We train for a small number of epochs and track loss/accuracy/MAE on the validation set.


In [None]:

EPOCHS = 5
delta_weight = 1.0
train_history = []
val_history = []

for epoch in range(1, EPOCHS + 1):
    train_metrics = nh.train_one_epoch(model, train_loader, optimizer, device, delta_weight)
    val_metrics = nh.evaluate(model, val_loader, device, delta_weight)
    train_history.append(train_metrics)
    val_history.append(val_metrics)
    print(
        f"Epoch {epoch:02d}: train loss {train_metrics['loss']:.4f} "
        f"acc {train_metrics['acc']:.4f} mae {train_metrics['mae']:.4f} | "
        f"val loss {val_metrics['loss']:.4f} acc {val_metrics['acc']:.4f} mae {val_metrics['mae']:.4f}"
    )


### 3.4 Evaluation on test set


In [None]:

test_metrics = nh.evaluate(model, test_loader, device, delta_weight)
print(test_metrics)


## 4. Visualise training curves

Plot the training/validation losses and accuracy to inspect convergence.


In [None]:

import matplotlib.pyplot as plt

train_loss = [m['loss'] for m in train_history]
val_loss = [m['loss'] for m in val_history]
val_acc = [m['acc'] for m in val_history]
val_mae = [m['mae'] for m in val_history]

fig, axes = plt.subplots(1, 3, figsize=(12, 3))
axes[0].plot(train_loss, label='train loss')
axes[0].plot(val_loss, label='val loss')
axes[0].set_title('Loss')
axes[0].legend()

axes[1].plot(val_acc, label='val acc', color='tab:green')
axes[1].set_title('Validation accuracy')
axes[1].set_ylim(0, 1)

axes[2].plot(val_mae, label='val MAE', color='tab:orange')
axes[2].set_title('Validation MAE')
plt.tight_layout()
plt.show()


## 5. Inspect predictions for a single batch


In [None]:

batch = next(iter(test_loader))
batch = nh.move_batch(batch, device)
logits, delta_pred = model(batch['input_types'], batch['input_deltas'], batch['lengths'])
probs = torch.softmax(logits, dim=-1)

print('Predicted event type probabilities (first window):')
print(probs[0, :5].cpu().numpy())
print('
True next event types:')
print(batch['target_types'][0, :5].cpu().numpy())
print('
Predicted inter-arrivals vs true:')
print(list(zip(delta_pred[0, :5].detach().cpu().numpy(), batch['target_deltas'][0, :5].cpu().numpy())))


## 6. Runtime comparison
Use helper `measure_runtime` to benchmark CPU vs GPU (when available).


In [None]:

cpu_time = nh.measure_runtime(model.to('cpu'), test_loader, torch.device('cpu'))
print(f'CPU runtime (1 pass): {cpu_time:.3f} s')
if torch.cuda.is_available():
    gpu_model = nh.NeuralHawkesModel(num_types=4, embed_dim=32, hidden_dim=64)
    gpu_model.load_state_dict(model.state_dict())
    gpu_time = nh.measure_runtime(gpu_model.to('cuda'), test_loader, torch.device('cuda'))
    print(f'GPU runtime (1 pass): {gpu_time:.3f} s')
else:
    print('GPU not available; skipping GPU timing')

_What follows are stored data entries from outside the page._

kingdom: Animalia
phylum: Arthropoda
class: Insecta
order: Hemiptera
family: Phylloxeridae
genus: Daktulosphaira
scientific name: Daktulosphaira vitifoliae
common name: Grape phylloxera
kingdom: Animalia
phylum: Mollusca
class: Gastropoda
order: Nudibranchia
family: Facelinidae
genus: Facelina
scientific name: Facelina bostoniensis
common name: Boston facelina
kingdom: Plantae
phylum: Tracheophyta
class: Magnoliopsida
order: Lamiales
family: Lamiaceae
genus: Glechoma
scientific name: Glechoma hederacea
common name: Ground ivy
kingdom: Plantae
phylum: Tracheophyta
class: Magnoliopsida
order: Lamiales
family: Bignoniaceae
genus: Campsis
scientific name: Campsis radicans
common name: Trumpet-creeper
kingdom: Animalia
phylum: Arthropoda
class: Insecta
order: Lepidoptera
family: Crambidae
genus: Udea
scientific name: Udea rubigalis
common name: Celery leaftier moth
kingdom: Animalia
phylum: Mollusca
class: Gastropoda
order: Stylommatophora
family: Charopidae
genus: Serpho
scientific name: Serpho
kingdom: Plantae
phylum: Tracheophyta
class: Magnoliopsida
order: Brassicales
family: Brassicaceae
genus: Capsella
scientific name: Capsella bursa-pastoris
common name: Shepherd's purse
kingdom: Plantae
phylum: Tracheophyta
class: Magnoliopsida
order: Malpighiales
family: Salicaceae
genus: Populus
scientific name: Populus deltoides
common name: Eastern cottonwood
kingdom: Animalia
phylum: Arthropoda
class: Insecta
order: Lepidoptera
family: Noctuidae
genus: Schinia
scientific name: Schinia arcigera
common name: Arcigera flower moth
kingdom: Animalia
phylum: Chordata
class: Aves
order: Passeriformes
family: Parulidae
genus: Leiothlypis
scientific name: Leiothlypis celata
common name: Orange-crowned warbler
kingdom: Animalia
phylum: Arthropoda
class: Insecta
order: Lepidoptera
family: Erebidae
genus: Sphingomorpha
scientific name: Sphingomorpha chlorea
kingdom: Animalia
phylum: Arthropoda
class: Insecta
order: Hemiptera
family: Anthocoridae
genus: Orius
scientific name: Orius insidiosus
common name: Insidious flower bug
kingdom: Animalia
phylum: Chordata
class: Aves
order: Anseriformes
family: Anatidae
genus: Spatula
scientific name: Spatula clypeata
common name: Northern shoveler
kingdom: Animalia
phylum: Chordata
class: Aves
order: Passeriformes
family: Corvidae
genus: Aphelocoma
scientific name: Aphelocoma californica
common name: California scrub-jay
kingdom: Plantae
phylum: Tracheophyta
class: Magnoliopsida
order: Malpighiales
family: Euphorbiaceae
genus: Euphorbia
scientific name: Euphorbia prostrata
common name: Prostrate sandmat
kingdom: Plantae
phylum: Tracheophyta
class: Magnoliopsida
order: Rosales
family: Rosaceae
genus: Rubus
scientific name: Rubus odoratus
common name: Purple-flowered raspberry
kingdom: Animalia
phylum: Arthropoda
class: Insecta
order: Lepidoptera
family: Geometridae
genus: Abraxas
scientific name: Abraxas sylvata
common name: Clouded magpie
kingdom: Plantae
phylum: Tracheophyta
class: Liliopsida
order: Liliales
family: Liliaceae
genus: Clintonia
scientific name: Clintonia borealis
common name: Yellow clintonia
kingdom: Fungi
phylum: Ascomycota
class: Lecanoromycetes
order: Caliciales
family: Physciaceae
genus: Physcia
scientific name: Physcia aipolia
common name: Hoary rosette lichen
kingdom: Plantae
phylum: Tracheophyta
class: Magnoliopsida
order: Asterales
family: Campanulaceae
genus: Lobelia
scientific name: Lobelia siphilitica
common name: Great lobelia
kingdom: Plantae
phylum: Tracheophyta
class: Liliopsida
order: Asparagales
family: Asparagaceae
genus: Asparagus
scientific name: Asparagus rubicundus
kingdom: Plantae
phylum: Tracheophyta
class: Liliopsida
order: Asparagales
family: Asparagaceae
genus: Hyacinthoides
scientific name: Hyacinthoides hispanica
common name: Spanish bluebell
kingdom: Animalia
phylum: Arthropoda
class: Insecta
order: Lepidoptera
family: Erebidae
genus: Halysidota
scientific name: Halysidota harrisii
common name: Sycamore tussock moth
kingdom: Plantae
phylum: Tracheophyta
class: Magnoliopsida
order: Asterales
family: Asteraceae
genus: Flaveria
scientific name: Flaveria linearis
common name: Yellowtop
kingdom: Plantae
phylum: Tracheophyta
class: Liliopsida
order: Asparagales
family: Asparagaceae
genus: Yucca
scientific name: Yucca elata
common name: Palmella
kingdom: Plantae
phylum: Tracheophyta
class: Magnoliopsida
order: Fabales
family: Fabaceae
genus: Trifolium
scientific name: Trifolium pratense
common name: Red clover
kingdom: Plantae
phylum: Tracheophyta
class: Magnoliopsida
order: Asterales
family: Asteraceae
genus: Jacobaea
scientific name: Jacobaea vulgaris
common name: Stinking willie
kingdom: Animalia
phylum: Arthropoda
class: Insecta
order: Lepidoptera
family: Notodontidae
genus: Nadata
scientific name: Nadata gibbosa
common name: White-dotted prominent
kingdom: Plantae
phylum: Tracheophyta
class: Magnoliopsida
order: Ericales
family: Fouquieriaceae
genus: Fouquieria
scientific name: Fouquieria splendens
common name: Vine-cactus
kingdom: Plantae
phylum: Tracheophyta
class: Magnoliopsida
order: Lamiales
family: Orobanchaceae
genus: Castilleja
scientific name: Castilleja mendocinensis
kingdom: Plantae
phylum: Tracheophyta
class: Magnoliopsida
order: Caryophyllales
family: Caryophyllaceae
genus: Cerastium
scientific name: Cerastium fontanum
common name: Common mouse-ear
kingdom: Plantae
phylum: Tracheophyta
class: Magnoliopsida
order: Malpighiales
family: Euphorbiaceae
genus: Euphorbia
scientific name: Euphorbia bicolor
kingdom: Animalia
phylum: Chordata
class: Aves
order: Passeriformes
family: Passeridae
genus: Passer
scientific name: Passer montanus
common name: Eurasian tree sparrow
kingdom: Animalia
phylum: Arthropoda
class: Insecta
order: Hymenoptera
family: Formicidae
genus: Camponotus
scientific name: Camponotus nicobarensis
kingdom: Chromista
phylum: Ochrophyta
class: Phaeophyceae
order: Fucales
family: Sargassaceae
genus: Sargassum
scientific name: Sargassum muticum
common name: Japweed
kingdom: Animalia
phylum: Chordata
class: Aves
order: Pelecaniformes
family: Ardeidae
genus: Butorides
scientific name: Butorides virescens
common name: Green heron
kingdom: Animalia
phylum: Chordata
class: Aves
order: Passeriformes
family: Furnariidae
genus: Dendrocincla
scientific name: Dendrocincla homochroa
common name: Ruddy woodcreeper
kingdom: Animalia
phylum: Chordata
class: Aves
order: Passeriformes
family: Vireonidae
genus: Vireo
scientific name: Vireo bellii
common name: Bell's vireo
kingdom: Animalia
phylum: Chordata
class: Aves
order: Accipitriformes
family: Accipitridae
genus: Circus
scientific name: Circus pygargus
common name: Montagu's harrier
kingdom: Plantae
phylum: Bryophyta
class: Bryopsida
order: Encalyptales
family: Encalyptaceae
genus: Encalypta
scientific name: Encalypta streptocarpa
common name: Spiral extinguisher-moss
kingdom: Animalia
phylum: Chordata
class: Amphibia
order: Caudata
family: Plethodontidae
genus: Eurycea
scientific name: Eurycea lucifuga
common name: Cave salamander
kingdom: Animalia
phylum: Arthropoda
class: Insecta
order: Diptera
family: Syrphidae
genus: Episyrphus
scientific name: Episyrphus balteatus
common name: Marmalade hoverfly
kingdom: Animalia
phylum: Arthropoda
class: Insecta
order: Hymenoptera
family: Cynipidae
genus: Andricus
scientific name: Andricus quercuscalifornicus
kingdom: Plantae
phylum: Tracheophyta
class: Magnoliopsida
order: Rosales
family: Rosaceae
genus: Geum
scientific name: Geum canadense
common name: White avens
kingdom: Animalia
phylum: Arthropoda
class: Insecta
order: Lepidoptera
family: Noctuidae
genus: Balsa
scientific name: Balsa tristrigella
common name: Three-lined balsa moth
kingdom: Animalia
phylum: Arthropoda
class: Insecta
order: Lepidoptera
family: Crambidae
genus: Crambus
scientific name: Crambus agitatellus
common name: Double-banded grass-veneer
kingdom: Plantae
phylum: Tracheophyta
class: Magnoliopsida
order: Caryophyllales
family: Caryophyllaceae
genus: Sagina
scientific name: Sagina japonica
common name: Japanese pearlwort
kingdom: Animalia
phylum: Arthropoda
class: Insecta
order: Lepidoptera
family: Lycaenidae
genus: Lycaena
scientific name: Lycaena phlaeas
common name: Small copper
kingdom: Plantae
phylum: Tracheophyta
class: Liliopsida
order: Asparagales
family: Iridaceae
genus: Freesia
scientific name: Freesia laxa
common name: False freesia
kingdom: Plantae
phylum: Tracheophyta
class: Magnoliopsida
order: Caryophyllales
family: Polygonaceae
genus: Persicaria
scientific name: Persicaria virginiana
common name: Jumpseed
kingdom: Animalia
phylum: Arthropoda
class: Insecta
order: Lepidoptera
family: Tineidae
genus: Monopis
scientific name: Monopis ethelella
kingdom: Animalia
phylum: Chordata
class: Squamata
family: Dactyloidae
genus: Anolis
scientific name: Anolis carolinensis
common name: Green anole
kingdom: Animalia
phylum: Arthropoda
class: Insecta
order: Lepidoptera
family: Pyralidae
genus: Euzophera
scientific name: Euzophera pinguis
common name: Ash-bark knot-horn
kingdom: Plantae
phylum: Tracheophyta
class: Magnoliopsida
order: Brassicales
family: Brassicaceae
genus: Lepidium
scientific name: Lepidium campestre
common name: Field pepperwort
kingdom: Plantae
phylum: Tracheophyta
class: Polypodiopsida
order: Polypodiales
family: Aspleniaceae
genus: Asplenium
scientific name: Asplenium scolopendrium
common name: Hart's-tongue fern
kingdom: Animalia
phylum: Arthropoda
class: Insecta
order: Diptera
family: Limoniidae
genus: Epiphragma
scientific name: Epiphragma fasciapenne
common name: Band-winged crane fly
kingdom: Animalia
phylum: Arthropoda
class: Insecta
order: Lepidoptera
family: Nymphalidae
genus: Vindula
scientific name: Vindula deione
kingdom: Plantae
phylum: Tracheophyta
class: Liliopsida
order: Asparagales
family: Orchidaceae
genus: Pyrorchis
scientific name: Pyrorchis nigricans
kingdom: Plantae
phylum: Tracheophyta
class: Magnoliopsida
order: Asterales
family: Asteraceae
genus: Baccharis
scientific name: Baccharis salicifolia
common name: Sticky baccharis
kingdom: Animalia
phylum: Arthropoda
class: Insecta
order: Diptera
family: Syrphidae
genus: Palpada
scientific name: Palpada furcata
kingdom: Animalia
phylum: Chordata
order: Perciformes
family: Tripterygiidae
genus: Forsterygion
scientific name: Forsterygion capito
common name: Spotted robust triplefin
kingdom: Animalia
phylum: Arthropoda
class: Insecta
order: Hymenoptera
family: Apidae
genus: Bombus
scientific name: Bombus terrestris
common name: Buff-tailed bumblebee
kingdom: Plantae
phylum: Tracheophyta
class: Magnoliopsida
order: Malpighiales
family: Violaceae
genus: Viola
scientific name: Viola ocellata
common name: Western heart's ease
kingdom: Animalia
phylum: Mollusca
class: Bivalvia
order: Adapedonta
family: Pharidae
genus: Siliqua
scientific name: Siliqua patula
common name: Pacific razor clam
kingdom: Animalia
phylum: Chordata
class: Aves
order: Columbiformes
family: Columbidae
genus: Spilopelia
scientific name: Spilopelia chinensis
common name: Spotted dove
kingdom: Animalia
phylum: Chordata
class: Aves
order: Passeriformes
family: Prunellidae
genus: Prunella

## 7. Saving model checkpoints
Optional: save trained weights and optimizer state for reuse.


In [None]:

checkpoint_path = Path('neural_hawkes_checkpoint.pth')
torch.save({'model': model.state_dict(), 'optimizer': optimizer.state_dict()}, checkpoint_path)
checkpoint_path


## 8. Next steps
- Swap the synthetic generator with real trade streams or LOBSTER feeds preprocessed as `(t_i, type_i)`.
- Incorporate volumes/marks by extending the dataset and augmenting the model inputs.
- Replace the surrogate loss with a proper neural Hawkes likelihood (e.g., log-intensity integration) for better calibration.


## 9. Batch experiments

Use `experiments/run_matrix.py` with a JSON config (see `experiments/configs/multi_symbol_example.json`) to sweep across symbols/backbones, then summarise results via `experiments/aggregate_results.py`.